As Pennsylvania election staff members continue to count votes, demonstrators are gathering across the state to show support for a full count.
Social justice and immigrant advocacy groups held events this week in the city of Lancaster, Montgomery County, and on the steps of the state Capitol in Harrisburg. Organizers said they are following through on their efforts to get out the vote in marginalized communities.
Thaís Carrero, Pennsylvania director of the immigrant and Latino advocacy group CASA, said these efforts forged ahead in the face of obstacles new and old: “From COVID to language access and all the barriers that come to disenfranchised communities. We cannot stop,” she said. “This is the last push to ensure that every vote is counted.”
CASA member Ramon Ortiz spoke about the challenges of casting his vote this year.
“My experience was a mix of emotions,” he said: dignity, excitement, and anger.
First, he said, the mail-in ballot arrived in English, instead of Spanish. Later, when he went to the elections office to verify his vote had been recorded, he learned his vote in 2018 had not.
Becky Belcore of the Woori Center in Montgomery County said the organization has been working for months to ensure Korean and Asian voters can cast their ballots – despite barriers like language access. Volunteers helped people vote by mail and provided interpretation at some polling stations.

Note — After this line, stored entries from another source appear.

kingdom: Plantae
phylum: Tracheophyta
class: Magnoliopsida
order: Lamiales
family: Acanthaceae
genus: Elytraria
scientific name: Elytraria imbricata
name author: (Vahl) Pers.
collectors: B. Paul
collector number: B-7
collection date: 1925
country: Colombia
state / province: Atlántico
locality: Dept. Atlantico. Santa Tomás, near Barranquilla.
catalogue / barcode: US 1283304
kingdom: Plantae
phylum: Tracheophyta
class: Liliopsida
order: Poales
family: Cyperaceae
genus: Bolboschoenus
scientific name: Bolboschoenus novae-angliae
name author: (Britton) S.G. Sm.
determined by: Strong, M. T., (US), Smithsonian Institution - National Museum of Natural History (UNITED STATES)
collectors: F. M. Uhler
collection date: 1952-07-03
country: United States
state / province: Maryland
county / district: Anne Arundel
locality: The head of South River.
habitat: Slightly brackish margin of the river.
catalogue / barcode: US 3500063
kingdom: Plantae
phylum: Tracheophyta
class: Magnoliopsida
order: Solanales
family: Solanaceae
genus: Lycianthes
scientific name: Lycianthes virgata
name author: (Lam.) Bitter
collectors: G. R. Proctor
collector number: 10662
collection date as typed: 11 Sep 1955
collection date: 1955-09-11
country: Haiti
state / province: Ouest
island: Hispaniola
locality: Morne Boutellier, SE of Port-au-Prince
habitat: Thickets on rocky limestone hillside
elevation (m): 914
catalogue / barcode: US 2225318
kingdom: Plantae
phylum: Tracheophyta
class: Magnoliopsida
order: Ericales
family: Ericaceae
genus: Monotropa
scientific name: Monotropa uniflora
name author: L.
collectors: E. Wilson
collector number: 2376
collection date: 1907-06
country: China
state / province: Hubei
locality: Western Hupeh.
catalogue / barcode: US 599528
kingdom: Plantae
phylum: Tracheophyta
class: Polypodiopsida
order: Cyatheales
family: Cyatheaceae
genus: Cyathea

“We weren’t able to provide that at all the polls where people were at, we don’t have the capacity. So we hope that will change and eventually it will be mandated that there will be resources to provide translators at the polls,” she said.
The Voting Rights Act requires three counties in Pennsylvania, including Berks, to translate election materials into Spanish. But, no other language groups meet the population threshold that activates the provision, known as Section 203.
Belcore emphasized the importance of counting every ballot among immigrants, for whom the right to vote was not automatic. “People believe in our democracy and they believe that every single vote should be counted,” she said.
Speakers expressed concerns with President Donald Trump’s campaign’s legal challenges in Pennsylvania, which sought to stop the count as the results show former Vice President Joe Biden accumulated more votes. Even before Election Day, pollsters predicted that Biden would generally fare better with mail-in ballots, which, due to Pennsylvania’s election laws, take longer to count.
“Ignore all the noise. These lawsuits are not just,” Kadida Kenner of the Pennsylvania Budget and Policy Center said.
The event closed with demonstrators chanting in Spanish, Korean, and English, repeating variations on a theme: “I am somebody and I deserve full equality, right here, right now.”
Unlike a similar event in Philadelphia, there were no counter-protesters on hand.
Supporters of Trump have gathered to demand the count stop, citing his baseless claims of fraud.
Central Pa. organizations are planning more demonstrations in favor of counting all the votes for over the weekend.